The traditional PPP was replaced this week by a Post Pie Pipe Band, this time led by the Eagles’ Honorary PM, who seemed keen to rump up the tempo as they sometimes say in pipe band circles.
This time, we started with Dovecote Park and Glendaruel Highlanders, followed by what some present considered to be a daring, audacious and frankly dangerous move of taking on two competition style 2/4 marches: – Donald Maclean’s Farewell to Oban and the Highland Wedding. However, the band passed this test with flying colours, other than the writer who suffers the unfortunate malady of having had to learn a quite frankly mince pipe band setting of the Highland Wedding and can’t remember how the proper Willie Ross version goes. Never mind. More importantly, this band performance was significant in that it was the Eagles playing debut of Ian Drummond, father of young Master Cameron of that ilk and long-time Eagles member and
Talking of whom, it was time for the audience to relax once again as we were entertained by Cameron Drummond, who as usual was in top form. He had taken a new reed courtesy of the Hon President that afternoon so this was a good chance to get some moisture into it. He kicked off with the 3/4 Far O’er Struy, and after a spot of gentle reed manipulation broke into an up-tempo Knightswood Ceilidh / Abercairney Highlanders followed by the Piper’s Bonnet and Mrs MacPherson of Inveran. To finish up Cameron then played a couple of gaelic airs including Sine Bhan, then the jigs Angus John MacNeill of Barra by Archie MacNeill and the technically demanding Loch Ness Monster by Peter MacLeod Jr. A truly first rate performance, as is the norm for Cameron.

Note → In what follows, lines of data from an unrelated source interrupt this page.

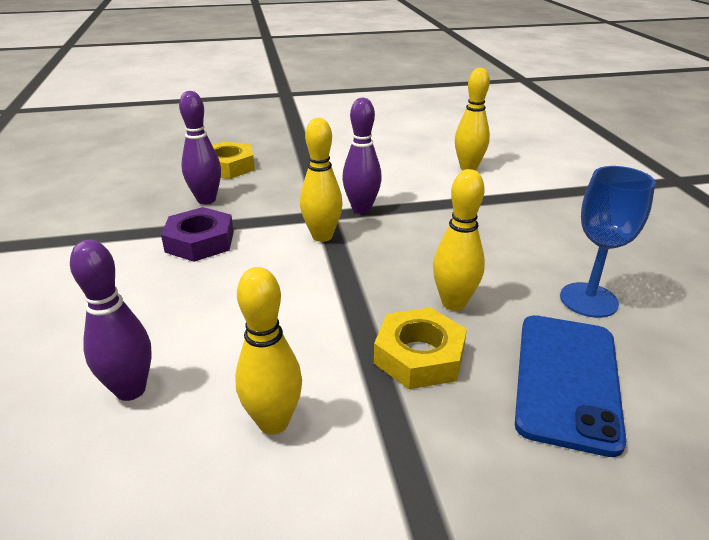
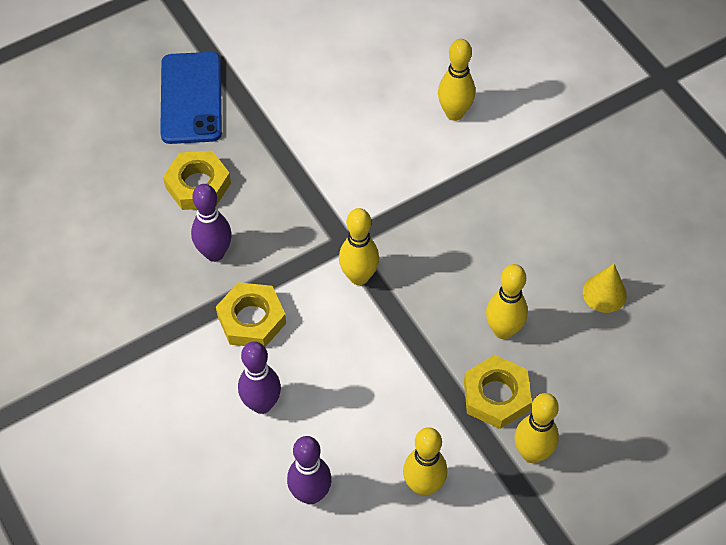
camera: 20 degrees left, 25 degrees up
purple nut [161,207,234,262] -> yellow nut [216,282,286,347]
purple bowling pin [342,98,382,214] -> purple bowling pin moved to [238,341,281,414]
blue phone [515,315,626,457] -> blue phone moved to [160,52,222,144]
blue goblet [560,166,656,318] -> yellow cone [583,264,627,313]
none -> yellow bowling pin [515,393,559,463]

The next piper was Tom Peterkin, tonight wearing his RSPS cap. Tom can always be relied upon to give a tune you don’t hear too often, and tonight kicked off with some small 6/8s, including The Hundred Pipers and the Muckin’ o’ Geordie’s Byre. He then played a 2/4 march and concluded with the ground of Salute to Donald. As ever, his pipes were beautifully balanced with a lovely drone sound.
That concluded the “formal” part of the evening and it was left to the two respective Pipe Majors to give a vote of thanks to all present for contributing to what had been a very enjoyable evening’s entertainment. The night was still relatively young at that point, so after some mild cajoling from the Honorary PM I had a couple of tunes to break in the new sheepskin bag had tied on several days before, having been playing a Goretex bag for the last year or so. It would be inappropriate for me to pass further comment than that, other than I am loving the feel and sound of being back on the sheepskin once again!
Anyway, tonight was a slight break from the usual format but once again, a fine night was had by all and we look forward to welcoming back our guests in the near future.